PROVIDED TEXT |

*** Begin section ***

# Decision Tree Learning: Prosper Loan Dataset

A decision tree a learned set of rules that allows us to make decisions on data.

We are going to look at the prosper loan dataset.  This dataset shows a history of loans made by Prosper.

In [7]:
%matplotlib inline
from pyspark.ml.feature import VectorAssembler
from pyspark.ml.feature import StandardScaler
from pyspark.ml import Pipeline
from pyspark.ml.classification import DecisionTreeClassifier
from pyspark.ml.feature import StringIndexer, VectorIndexer
from pyspark.ml.evaluation import MulticlassClassificationEvaluator

print('Spark UI running on http://YOURIPADDRESS:' + sc.uiWebUrl.split(':')[2])

Spark UI running on http://YOURIPADDRESS:4041


## Step 1: Load the Data

In [4]:
dataset = spark.read.csv("/data/prosper-loan/prosper-loan-data.csv.gz", 
                         header=True, inferSchema=True)


In [None]:
dataset.show(20)

In [2]:
# Define our columns for convenience.

columns = ['Term', 'BorrowerRate', 'ProsperRating (numeric)', 'ProsperScore', 'EmploymentStatusDuration', 'IsBorrowerHomeowner',
           'CreditScore', 'CurrentCreditLines', 'OpenCreditLines',
           'TotalCreditLinespast7years', 'OpenRevolvingAccounts', 'OpenRevolvingMonthlyPayment',
           'InquiriesLast6Months', 'TotalInquiries', 'CurrentDelinquencies', 'AmountDelinquent',
           'DelinquenciesLast7Years', 'PublicRecordsLast10Years', 'PublicRecordsLast12Months',
           'RevolvingCreditBalance', 'BankcardUtilization', 'AvailableBankcardCredit', 'TotalTrades',
           'TradesNeverDelinquent (percentage)', 'TradesOpenedLast6Months', 'DebtToIncomeRatio',
           'IncomeVerifiable', 'StatedMonthlyIncome', 'TotalProsperLoans', 'TotalProsperPaymentsBilled',
           'OnTimeProsperPayments', 'ProsperPaymentsLessThanOneMonthLate', 'ProsperPaymentsOneMonthPlusLate',
           'ProsperPrincipalBorrowed', 'ProsperPrincipalOutstanding', 'LoanOriginalAmount',
           'MonthlyLoanPayment', 'Recommendations', 'InvestmentFromFriendsCount', 'InvestmentFromFriendsAmount',
           'Investors', 'YearsWithCredit']

categorical_columns = ["BorrowerState", "EmploymentStatus", "ListingCategory"]
categorical_indexers = ["BorrowerState_index", "EmploymentStatus_index", "ListingCategory_index"]




In [5]:
dataset.select(columns).show(10)

*** End section ***

YOUR GOAL | For each statement, answer yes or no according to the Prosper loan text, and quote the words of the text that settle it. 1. The data is read from a gzip-compressed CSV file. 2. "EmploymentStatus" appears among the categorical columns. 3. The Spark UI is reported as running on port 8080.

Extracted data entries
*** Begin section ***

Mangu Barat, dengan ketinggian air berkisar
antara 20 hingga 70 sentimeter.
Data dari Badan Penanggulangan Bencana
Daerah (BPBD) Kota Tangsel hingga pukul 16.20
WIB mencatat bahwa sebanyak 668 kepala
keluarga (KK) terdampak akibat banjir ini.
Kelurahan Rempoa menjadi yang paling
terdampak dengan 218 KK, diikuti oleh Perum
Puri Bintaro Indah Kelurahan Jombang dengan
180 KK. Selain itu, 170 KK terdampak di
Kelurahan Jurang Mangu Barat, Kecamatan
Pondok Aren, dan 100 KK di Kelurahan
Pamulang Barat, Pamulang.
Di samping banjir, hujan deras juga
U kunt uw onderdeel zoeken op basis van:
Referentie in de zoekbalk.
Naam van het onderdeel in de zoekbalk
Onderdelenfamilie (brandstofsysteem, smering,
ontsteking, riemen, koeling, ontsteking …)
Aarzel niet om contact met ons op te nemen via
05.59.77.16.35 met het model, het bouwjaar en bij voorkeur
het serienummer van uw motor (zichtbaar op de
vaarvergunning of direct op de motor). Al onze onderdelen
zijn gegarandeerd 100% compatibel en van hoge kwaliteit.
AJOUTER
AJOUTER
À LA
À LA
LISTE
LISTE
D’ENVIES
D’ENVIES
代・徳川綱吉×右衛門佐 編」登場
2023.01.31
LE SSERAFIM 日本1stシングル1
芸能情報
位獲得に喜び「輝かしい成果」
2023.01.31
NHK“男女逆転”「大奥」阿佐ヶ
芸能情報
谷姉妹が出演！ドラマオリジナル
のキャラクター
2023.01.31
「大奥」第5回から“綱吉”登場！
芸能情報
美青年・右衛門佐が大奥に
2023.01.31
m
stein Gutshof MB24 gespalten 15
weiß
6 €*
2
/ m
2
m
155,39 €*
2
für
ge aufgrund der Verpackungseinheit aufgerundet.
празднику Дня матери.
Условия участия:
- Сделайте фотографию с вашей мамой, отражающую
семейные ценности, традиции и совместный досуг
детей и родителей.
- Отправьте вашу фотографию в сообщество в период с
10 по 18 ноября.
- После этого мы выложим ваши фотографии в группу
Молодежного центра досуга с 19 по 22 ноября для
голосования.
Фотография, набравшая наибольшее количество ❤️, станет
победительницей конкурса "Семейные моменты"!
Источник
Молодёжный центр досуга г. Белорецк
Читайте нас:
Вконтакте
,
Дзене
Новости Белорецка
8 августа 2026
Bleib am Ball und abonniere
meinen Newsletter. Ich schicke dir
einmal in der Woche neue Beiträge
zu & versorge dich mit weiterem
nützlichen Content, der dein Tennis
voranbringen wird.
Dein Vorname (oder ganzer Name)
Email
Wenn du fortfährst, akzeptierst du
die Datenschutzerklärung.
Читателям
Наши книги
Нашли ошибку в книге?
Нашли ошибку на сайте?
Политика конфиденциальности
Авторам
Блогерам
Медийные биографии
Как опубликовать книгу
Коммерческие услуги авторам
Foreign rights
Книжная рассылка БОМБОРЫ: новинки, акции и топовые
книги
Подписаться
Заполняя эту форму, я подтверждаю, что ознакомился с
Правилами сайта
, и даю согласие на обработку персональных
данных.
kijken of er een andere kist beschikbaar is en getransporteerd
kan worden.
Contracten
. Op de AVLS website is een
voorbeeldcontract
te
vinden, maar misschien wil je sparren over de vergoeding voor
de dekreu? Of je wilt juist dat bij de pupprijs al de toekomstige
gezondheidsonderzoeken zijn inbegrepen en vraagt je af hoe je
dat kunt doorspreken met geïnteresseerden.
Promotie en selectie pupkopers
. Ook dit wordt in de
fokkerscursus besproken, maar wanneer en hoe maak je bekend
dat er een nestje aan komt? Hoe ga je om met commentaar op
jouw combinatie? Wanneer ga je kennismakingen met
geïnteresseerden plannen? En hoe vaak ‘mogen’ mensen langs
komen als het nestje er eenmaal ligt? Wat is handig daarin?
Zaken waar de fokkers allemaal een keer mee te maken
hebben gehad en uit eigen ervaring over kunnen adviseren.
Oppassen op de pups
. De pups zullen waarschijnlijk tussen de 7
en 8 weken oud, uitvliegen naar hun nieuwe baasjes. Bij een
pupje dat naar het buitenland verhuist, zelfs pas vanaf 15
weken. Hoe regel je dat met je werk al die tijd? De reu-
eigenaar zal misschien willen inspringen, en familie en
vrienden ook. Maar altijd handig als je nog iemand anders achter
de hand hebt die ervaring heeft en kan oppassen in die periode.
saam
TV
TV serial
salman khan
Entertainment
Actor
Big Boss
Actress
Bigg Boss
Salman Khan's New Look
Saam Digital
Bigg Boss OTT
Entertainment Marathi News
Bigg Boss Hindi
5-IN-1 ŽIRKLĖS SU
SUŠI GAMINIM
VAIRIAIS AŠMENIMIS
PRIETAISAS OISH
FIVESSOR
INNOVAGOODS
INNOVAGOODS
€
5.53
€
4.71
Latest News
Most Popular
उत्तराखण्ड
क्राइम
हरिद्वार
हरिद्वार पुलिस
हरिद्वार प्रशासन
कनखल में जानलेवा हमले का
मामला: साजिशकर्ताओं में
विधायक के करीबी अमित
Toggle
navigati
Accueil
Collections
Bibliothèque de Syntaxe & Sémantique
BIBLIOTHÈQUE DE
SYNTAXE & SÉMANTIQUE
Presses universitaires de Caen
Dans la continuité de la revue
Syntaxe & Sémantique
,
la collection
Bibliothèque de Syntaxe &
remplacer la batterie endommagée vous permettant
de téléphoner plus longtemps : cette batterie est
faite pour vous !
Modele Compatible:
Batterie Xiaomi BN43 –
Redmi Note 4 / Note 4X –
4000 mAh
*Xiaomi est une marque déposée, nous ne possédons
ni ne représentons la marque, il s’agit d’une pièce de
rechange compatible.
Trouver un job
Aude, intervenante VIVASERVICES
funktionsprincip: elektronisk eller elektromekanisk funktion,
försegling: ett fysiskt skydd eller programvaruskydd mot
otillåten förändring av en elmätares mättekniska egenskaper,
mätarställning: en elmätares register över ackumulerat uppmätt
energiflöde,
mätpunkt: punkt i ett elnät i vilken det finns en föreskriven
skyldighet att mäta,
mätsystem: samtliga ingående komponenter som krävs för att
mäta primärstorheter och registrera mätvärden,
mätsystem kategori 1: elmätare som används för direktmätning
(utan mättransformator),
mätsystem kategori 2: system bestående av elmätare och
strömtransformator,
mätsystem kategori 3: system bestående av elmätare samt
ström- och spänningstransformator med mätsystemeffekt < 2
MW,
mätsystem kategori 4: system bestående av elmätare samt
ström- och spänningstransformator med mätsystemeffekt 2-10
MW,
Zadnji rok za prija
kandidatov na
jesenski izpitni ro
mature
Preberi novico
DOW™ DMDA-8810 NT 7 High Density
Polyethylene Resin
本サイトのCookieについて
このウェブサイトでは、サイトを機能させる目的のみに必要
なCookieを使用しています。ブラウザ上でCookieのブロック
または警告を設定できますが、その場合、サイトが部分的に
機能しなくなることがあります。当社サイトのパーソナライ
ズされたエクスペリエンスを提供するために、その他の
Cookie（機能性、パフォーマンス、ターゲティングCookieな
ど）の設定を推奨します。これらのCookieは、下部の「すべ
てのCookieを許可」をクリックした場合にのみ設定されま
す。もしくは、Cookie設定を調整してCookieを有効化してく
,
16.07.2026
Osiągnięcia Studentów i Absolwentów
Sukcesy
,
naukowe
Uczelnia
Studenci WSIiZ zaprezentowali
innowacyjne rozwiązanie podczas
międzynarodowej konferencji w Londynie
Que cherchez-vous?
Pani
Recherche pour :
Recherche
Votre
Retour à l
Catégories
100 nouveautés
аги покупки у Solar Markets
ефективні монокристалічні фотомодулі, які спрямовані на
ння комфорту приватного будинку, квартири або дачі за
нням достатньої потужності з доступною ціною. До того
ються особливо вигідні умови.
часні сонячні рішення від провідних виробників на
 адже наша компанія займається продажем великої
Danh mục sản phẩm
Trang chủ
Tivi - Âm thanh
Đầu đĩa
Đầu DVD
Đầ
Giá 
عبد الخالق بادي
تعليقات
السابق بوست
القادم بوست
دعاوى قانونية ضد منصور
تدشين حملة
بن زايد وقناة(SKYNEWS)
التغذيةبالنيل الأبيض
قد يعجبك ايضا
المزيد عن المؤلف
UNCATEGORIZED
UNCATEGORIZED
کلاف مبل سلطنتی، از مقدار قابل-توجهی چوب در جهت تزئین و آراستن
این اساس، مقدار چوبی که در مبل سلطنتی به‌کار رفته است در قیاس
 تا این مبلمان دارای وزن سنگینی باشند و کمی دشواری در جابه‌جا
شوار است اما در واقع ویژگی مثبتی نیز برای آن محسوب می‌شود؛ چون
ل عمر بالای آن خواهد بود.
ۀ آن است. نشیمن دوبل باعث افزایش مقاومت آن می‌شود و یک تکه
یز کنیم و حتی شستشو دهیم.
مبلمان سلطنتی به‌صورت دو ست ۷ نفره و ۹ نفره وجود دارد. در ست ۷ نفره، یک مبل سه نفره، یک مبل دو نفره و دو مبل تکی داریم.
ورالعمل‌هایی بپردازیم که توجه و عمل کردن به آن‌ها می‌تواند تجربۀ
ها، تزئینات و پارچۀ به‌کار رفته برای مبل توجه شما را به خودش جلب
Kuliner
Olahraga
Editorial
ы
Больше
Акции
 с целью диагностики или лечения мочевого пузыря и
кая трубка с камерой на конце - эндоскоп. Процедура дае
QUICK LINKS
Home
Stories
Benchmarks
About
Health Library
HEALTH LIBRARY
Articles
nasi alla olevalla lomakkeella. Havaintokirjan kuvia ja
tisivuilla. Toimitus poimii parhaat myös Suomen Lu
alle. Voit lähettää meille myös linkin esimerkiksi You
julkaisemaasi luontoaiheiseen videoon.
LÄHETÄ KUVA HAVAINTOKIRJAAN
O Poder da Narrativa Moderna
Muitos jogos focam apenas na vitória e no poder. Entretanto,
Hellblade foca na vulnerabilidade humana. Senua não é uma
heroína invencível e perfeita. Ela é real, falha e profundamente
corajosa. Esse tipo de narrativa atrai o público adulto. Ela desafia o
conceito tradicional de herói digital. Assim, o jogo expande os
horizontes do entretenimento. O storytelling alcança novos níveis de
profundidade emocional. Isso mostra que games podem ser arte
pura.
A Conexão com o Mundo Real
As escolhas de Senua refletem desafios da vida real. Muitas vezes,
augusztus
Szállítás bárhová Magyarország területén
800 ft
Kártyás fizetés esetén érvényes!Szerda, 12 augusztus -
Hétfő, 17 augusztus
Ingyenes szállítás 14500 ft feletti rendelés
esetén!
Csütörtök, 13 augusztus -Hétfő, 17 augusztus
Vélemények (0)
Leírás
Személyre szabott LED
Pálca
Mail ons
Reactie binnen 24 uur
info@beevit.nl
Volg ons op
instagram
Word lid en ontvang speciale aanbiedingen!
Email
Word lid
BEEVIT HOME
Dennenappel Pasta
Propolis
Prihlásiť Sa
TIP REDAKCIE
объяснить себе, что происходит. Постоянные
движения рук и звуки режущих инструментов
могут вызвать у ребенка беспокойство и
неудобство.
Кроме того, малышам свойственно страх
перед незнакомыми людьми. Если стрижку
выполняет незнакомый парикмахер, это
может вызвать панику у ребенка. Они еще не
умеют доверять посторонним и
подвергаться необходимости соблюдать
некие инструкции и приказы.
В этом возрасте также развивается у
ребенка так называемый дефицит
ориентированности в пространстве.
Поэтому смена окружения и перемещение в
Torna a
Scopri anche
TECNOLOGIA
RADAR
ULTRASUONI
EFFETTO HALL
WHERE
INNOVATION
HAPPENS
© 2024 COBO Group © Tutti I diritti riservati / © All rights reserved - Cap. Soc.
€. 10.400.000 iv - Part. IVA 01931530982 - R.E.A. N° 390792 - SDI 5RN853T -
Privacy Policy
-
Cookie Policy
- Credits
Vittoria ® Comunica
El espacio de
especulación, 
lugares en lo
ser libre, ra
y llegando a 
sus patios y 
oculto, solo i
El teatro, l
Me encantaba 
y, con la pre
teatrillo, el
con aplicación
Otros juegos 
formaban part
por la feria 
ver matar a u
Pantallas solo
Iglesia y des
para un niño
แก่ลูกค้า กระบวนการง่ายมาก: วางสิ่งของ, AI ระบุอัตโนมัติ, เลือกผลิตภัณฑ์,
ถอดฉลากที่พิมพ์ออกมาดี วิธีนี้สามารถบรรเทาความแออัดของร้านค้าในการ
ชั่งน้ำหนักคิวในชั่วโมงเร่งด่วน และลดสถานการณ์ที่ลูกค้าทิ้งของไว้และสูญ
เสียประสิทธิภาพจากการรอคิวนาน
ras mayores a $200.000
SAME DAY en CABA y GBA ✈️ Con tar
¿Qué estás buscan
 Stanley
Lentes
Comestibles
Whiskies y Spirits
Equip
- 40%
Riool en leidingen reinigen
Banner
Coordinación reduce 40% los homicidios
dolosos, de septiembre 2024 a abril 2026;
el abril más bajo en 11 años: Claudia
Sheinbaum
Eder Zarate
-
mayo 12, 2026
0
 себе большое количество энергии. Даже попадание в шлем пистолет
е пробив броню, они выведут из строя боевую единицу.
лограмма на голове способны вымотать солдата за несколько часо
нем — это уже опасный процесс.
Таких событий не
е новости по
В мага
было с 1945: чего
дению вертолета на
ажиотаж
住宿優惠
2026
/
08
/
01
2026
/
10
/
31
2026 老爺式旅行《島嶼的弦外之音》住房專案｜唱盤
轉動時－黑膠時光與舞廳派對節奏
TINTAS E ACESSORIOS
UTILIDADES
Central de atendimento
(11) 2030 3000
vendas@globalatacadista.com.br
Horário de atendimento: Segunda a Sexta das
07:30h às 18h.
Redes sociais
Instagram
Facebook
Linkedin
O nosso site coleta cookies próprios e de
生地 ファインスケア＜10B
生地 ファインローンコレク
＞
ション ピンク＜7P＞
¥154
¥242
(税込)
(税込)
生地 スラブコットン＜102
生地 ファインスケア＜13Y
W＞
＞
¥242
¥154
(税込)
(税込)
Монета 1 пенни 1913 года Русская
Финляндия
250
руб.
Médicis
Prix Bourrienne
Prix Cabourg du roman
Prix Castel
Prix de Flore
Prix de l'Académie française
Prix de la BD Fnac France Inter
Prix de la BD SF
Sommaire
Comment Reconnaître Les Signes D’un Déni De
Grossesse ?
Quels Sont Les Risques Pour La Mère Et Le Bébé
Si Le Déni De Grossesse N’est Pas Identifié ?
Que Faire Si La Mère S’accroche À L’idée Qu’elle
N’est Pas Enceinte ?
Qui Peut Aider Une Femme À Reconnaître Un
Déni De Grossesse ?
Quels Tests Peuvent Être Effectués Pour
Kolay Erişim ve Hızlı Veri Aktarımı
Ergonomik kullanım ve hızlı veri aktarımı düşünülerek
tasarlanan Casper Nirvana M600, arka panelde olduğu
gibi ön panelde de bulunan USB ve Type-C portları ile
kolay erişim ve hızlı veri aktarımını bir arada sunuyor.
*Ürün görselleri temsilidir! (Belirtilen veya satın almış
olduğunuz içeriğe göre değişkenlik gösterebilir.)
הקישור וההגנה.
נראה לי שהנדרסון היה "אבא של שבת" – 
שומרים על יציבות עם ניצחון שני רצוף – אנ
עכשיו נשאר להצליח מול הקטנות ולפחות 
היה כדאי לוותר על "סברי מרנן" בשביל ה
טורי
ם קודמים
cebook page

*** End section ***

REPLY |
1. Yes: "dataset = spark.read.csv("/data/prosper-loan/prosper-loan-data.csv.gz","
2. Yes: "categorical_columns = ["BorrowerState", "EmploymentStatus", "ListingCategory"]"
3. No: "Spark UI running on http://YOURIPADDRESS:4041"